6th Grade Math
Story Problem Practice
Story problems tend to be a struggle
for my 6th grade students. In class, I asked them to develop 3 story
problems involving different operations. After they created the
problems, I simply had them pick their favorite and post it onto the
class blog. The students homework was to go home and read their
classmates problems and try to solve them. After they had solved the
problems, they were to respond to 3 classmates with their answer and
back it up with reasoning and the process they took. The results were
absolutely amazing! I had kids that responded to every single
question even though they only had to do 3. Each question would have
a long list of conversations under it. During the conversations
students would collaborate and discuss mistakes they had spotted in
each others work and then come to a final answer. The blog activity
worked better than I ever could have imagined. I actually got
responses from students that never want to talk in class. This is a
process I will use again.
Before letting the students go:
Prior to starting this project I went
over the process with students with a practice blog on the front
screen. We discussed that I would be monitoring all conversations and
they were to be things that would be allowed in the classroom. With
the practice blog, we went through a step by step where they would go
and how to get there and then did a practice dialogue. I also typed
up a direction sheet to take home, so that if they or their parents
needed guidance they would have it. I also did an internet survey
prior to assigning the blog activity to make sure students would have
the resources needed. I made a plan B for students who did not have
access to internet by making my classroom open an extra hour after
school.
Blogging can make a boring lesson
engaging and get all students involved. If anybody has ideas on
lessons or how I can improve the blogging process in my classroom,
please let me know.
I think that is a great idea! I teach 9th and 10th grade math and students still struggle with story problems. I like how you had the students respond to 3 problems but I would just be afraid that once the correct answer was given, then other students would just copy it for their response that way they would get their credit. At least I could see my high schoolers doing that... but maybe 6th grade they wouldn't think of doing that yet. Either way, I would love to try something similar to this at the high school level as well.
ReplyDeleteEric,
ReplyDeleteI absolutely love your ideas on blogging in the classroom. You allow the students to have a second option if they do not internet access outside of the classroom and this also allows them not to have an excuse for not being able to complete the task at hand. This blogging activity seems to really engage the students! Having the students respond to at least three blogs makes the children become involved if they were not before.

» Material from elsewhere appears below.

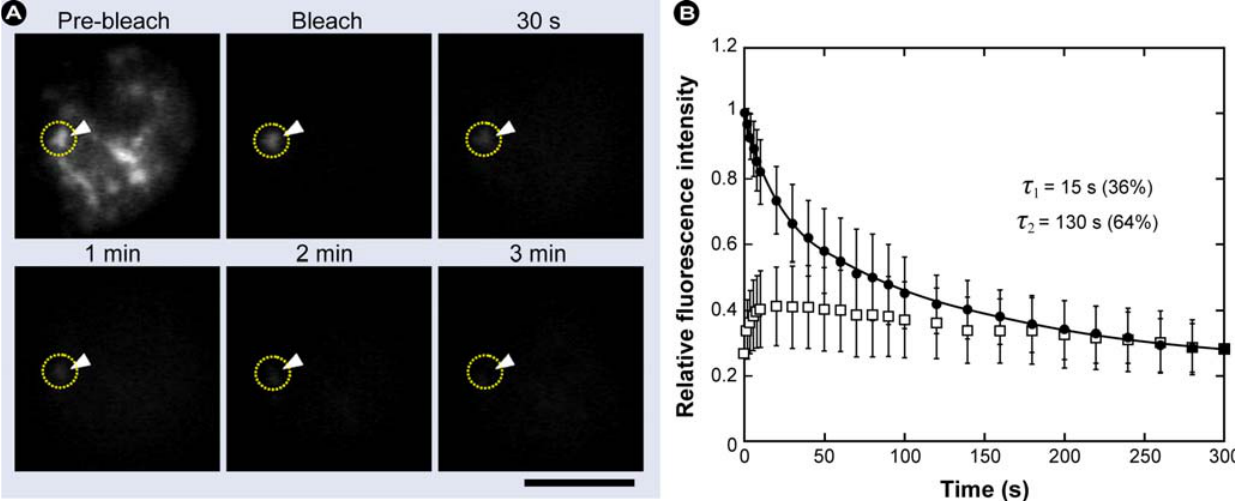
Figure 14. iFRAP experiment showing the dissociation of pre-mRNA from speckles. ( A ) Fluorescence images of a Cos7 cell micro-injected with pre-mRNAs before and after photobleaching of the nucleus except for the speckles region (ROI) shown by the arrowheads and circle. Scale bar, 10 μ m. ( B ) The changes in fluorescence intensity after photobleaching at time 0 at the speckles (closed circles) and in its adjacent photobleached nucleoplasm (open squares) was plotted as a function of time. The curve shows a rapid dissociation, followed by slow-dissociation from speckles and slightly increased fluorescence intensity at the adjacent nucleoplasm for about 10s after the photobleaching and then reaching a value similar to that of the speckles. Reprinted from [127] with permission. © 2008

Since you explained to the students what was expected and showed them how to complete the activity, the students were left with hardly any questions of how to complete the assignment. I visualize this as a type of rubric. They had a great example to follow and know how to respond in an adequate manner.
@nperior - I was thinking the same thing about students copying and pasting. One thing that I have done in the past is to give a pop quiz the day after an assignment like this where all the questions are from what they should have done last night. If they copied and pasted the answer, then they would not know how to work the problem on the quiz. Its a little underhanded, but it really pushes the idea of personal responsibility.
ReplyDeleteThat's a good idea. No question, it would hold each student to a certain level of accountability and integrity. I know my goal is too make sure students are learning and not just "faking to making", so even after a lesson incorporating a blog while engaging students in learning is beneficial. At the end of the week I would go back to the lesson during class time ensuring the students are actually learning from this interaction.